Looks like the two input lifetimes are the same. But remember, the purpose of lifetimes is only to ensure that references do not out-live the values they point to.

So if you keep around the output of this function then the input(s) must live at least as long. It will expand the region our input(s) must be valid for.

{
    let outer = Item { contents: 7 };
    {
        let inner = Item { contents: 8 };
        {
            let min = smaller(&inner, &outer);
            println!("smaller of {:?} and {:?} is {:?}", inner, outer, min);
        } // `min` dropped
    } // `inner` dropped
} // `outer` dropped

One input, one or more outputs: assume outputs have the “same” lifetime as the input.

fn f(x: &Item) -> (&Item, &Item)
// ... is equivalent to ...
fn f<'a>(x: &'a Item) -> (&'a Item, &'a Item)

Multiple inputs, no output: assume all the inputs have different lifetimes.

fn f(x: &Item, y: &Item, z: &Item) -> i32
// ... is equivalent to ...
fn f<'a, 'b, 'c>(x: &'a Item, y: &'b Item, z: &'c Item) -> i32

Multiple inputs including &self, one or more outputs: assume output lifetime(s) are the “same” as &self’s lifetime.

fn f(&self, y: &Item, z: &Item) -> &Thing
// ... is equivalent to ...
fn f(&'a self, y: &'b Item, z: &'c Item) -> &'a Thing

On the heap lifetimes are related to the scope of the owner.
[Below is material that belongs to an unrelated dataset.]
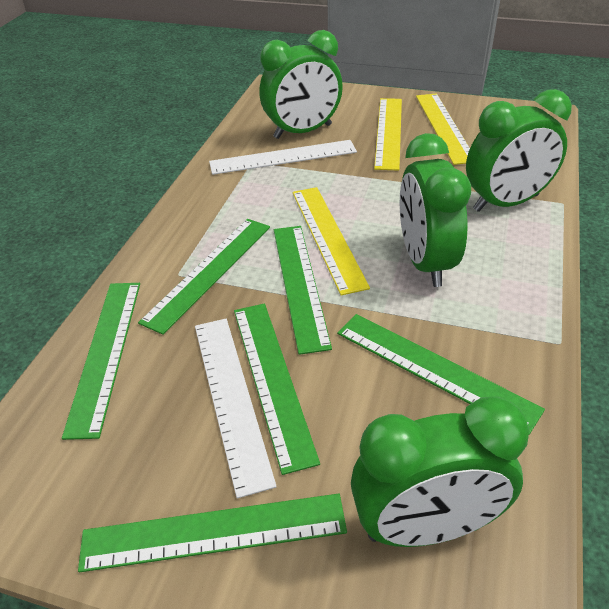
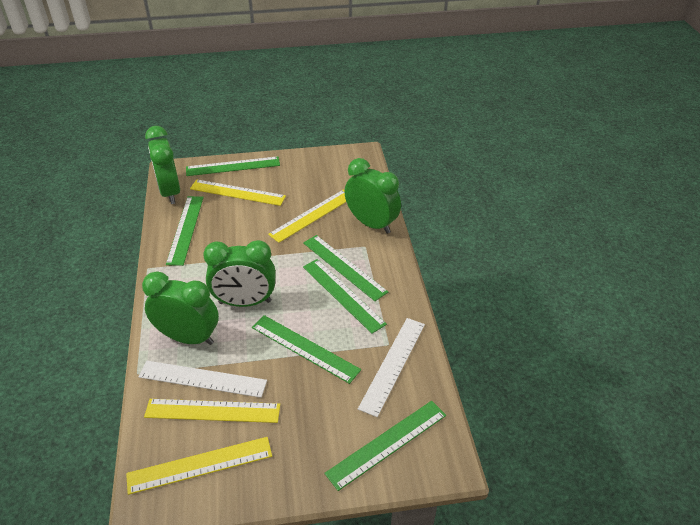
yellow ruler: 3 -> 4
So a Box<T> lifetime would be the same as the variable it is owned by and therefore the lifetime of the data on the heap is the same as the lifetime of the variable on the stack.
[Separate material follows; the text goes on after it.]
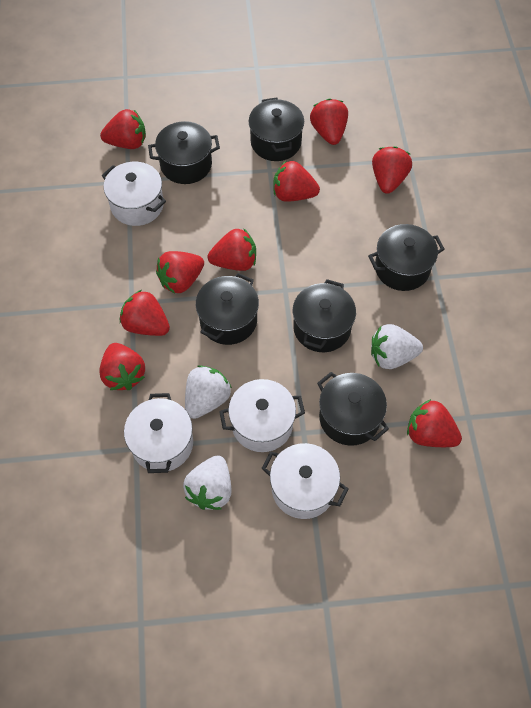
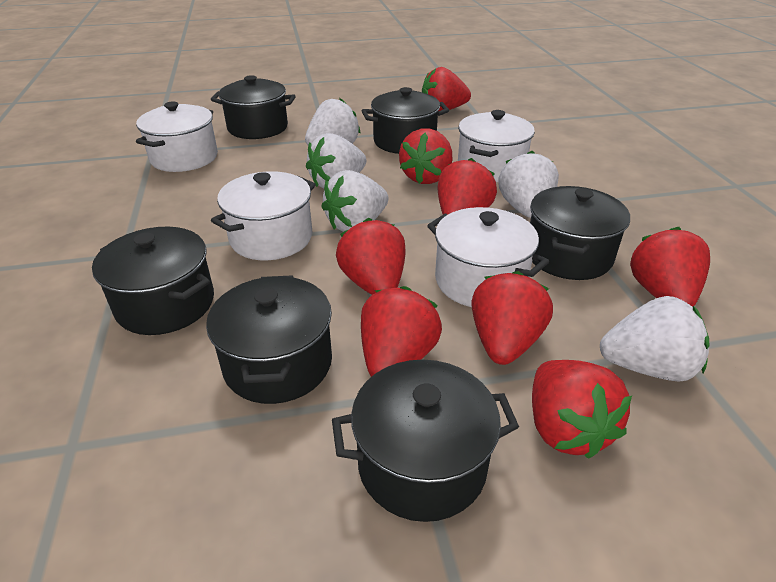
red strawberry: 9 -> 8
white strawberry: 3 -> 5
For data structures that hold references we need both the item and the structure itself to have the same lifetime:

pub struct ReferenceHolder<'a> {
    pub index: usize,
    pub item: &'a Item,
}

// Annotation includes lifetimes of all fields
pub struct MultiRefHolder<'a, 'b> {
    pub left: ReferenceHolder<'a>,
    pub right: ReferenceHolder<'b>, // Could choose 'a instead here
}

Anything that contains a reference, no matter how deeply nested, is only valid for the lifetime of the item referred to

An axiom of all this is to prefer data structures that own their contents where possible. Avoid references by using a smart pointer if you must.

Borrowing Rules

To make the borrow checker possible some rules must be followed:

The scope of any reference must be smaller than the lifetime of the item it refers to.
There can be unlimited immutable references to the item OR a single mutable reference, but never both.